_Assigned task_
Rewrite the text of every item below as a numbered list, one line per entry, and leave out any blank lines.

━━━━━━━━━━

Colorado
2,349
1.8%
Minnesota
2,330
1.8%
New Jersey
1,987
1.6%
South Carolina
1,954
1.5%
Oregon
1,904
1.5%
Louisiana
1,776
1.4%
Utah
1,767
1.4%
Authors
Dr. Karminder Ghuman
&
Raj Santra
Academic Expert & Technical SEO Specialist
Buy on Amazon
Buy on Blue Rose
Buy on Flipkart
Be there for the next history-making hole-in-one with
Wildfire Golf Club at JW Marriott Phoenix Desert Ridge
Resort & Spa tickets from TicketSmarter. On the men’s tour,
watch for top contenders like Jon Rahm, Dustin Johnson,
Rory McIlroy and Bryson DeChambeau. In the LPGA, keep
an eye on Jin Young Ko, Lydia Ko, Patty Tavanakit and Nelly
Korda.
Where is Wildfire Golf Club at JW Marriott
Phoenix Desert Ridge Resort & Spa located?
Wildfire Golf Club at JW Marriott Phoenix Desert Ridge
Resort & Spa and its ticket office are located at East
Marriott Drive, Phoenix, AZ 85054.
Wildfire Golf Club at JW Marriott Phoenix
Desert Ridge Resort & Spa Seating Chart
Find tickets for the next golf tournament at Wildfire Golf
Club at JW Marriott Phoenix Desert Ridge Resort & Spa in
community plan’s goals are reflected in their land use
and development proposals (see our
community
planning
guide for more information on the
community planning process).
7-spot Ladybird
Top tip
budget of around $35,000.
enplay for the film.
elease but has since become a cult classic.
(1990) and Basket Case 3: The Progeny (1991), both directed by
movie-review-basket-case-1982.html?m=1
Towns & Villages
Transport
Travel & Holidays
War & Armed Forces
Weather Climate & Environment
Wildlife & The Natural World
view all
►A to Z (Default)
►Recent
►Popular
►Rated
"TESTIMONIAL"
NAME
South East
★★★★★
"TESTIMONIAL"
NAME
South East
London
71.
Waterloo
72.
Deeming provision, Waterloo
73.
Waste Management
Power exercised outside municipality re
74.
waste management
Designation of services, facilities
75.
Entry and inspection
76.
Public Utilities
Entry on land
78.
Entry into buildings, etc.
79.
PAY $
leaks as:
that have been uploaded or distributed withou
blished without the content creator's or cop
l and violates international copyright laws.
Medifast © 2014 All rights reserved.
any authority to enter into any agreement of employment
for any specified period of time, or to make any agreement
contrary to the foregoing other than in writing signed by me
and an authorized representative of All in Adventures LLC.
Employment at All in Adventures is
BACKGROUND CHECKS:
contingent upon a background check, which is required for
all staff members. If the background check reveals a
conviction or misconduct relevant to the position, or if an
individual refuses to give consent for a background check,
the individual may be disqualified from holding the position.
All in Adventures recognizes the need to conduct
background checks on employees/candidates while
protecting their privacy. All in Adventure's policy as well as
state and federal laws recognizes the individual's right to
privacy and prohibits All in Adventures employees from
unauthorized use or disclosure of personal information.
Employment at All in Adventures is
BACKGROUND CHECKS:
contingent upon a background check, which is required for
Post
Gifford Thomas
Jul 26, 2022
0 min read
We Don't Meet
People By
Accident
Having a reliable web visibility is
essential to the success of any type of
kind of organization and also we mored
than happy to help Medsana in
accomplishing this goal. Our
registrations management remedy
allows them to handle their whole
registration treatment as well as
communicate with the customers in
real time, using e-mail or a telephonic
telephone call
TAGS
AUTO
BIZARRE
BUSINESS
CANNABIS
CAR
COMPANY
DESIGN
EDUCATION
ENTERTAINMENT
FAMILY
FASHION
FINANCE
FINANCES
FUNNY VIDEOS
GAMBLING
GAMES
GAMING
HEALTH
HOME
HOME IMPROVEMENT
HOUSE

━━━━━━━━━━

_Response below_
1. Colorado
2. 2,349
3. 1.8%
4. Minnesota
5. 2,330
6. 1.8%
7. New Jersey
8. 1,987
9. 1.6%
10. South Carolina
11. 1,954
12. 1.5%
13. Oregon
14. 1,904
15. 1.5%
16. Louisiana
17. 1,776
18. 1.4%
19. Utah
20. 1,767
21. 1.4%
22. Authors
23. Dr. Karminder Ghuman
24. &
25. Raj Santra
26. Academic Expert & Technical SEO Specialist
27. Buy on Amazon
28. Buy on Blue Rose
29. Buy on Flipkart
30. Be there for the next history-making hole-in-one with
31. Wildfire Golf Club at JW Marriott Phoenix Desert Ridge
32. Resort & Spa tickets from TicketSmarter. On the men’s tour,
33. watch for top contenders like Jon Rahm, Dustin Johnson,
34. Rory McIlroy and Bryson DeChambeau. In the LPGA, keep
35. an eye on Jin Young Ko, Lydia Ko, Patty Tavanakit and Nelly
36. Korda.
37. Where is Wildfire Golf Club at JW Marriott
38. Phoenix Desert Ridge Resort & Spa located?
39. Wildfire Golf Club at JW Marriott Phoenix Desert Ridge
40. Resort & Spa and its ticket office are located at East
41. Marriott Drive, Phoenix, AZ 85054.
42. Wildfire Golf Club at JW Marriott Phoenix
43. Desert Ridge Resort & Spa Seating Chart
44. Find tickets for the next golf tournament at Wildfire Golf
45. Club at JW Marriott Phoenix Desert Ridge Resort & Spa in
46. community plan’s goals are reflected in their land use
47. and development proposals (see our
48. community
49. planning
50. guide for more information on the
51. community planning process).
52. 7-spot Ladybird
53. Top tip
54. budget of around $35,000.
55. enplay for the film.
56. elease but has since become a cult classic.
57. (1990) and Basket Case 3: The Progeny (1991), both directed by
58. movie-review-basket-case-1982.html?m=1
59. Towns & Villages
60. Transport
61. Travel & Holidays
62. War & Armed Forces
63. Weather Climate & Environment
64. Wildlife & The Natural World
65. view all
66. ►A to Z (Default)
67. ►Recent
68. ►Popular
69. ►Rated
70. "TESTIMONIAL"
71. NAME
72. South East
73. ★★★★★
74. "TESTIMONIAL"
75. NAME
76. South East
77. London
78. 71.
79. Waterloo
80. 72.
81. Deeming provision, Waterloo
82. 73.
83. Waste Management
84. Power exercised outside municipality re
85. 74.
86. waste management
87. Designation of services, facilities
88. 75.
89. Entry and inspection
90. 76.
91. Public Utilities
92. Entry on land
93. 78.
94. Entry into buildings, etc.
95. 79.
96. PAY $
97. leaks as:
98. that have been uploaded or distributed withou
99. blished without the content creator's or cop
100. l and violates international copyright laws.
101. Medifast © 2014 All rights reserved.
102. any authority to enter into any agreement of employment
103. for any specified period of time, or to make any agreement
104. contrary to the foregoing other than in writing signed by me
105. and an authorized representative of All in Adventures LLC.
106. Employment at All in Adventures is
107. BACKGROUND CHECKS:
108. contingent upon a background check, which is required for
109. all staff members. If the background check reveals a
110. conviction or misconduct relevant to the position, or if an
111. individual refuses to give consent for a background check,
112. the individual may be disqualified from holding the position.
113. All in Adventures recognizes the need to conduct
114. background checks on employees/candidates while
115. protecting their privacy. All in Adventure's policy as well as
116. state and federal laws recognizes the individual's right to
117. privacy and prohibits All in Adventures employees from
118. unauthorized use or disclosure of personal information.
119. Employment at All in Adventures is
120. BACKGROUND CHECKS:
121. contingent upon a background check, which is required for
122. Post
123. Gifford Thomas
124. Jul 26, 2022
125. 0 min read
126. We Don't Meet
127. People By
128. Accident
129. Having a reliable web visibility is
130. essential to the success of any type of
131. kind of organization and also we mored
132. than happy to help Medsana in
133. accomplishing this goal. Our
134. registrations management remedy
135. allows them to handle their whole
136. registration treatment as well as
137. communicate with the customers in
138. real time, using e-mail or a telephonic
139. telephone call
140. TAGS
141. AUTO
142. BIZARRE
143. BUSINESS
144. CANNABIS
145. CAR
146. COMPANY
147. DESIGN
148. EDUCATION
149. ENTERTAINMENT
150. FAMILY
151. FASHION
152. FINANCE
153. FINANCES
154. FUNNY VIDEOS
155. GAMBLING
156. GAMES
157. GAMING
158. HEALTH
159. HOME
160. HOME IMPROVEMENT
161. HOUSE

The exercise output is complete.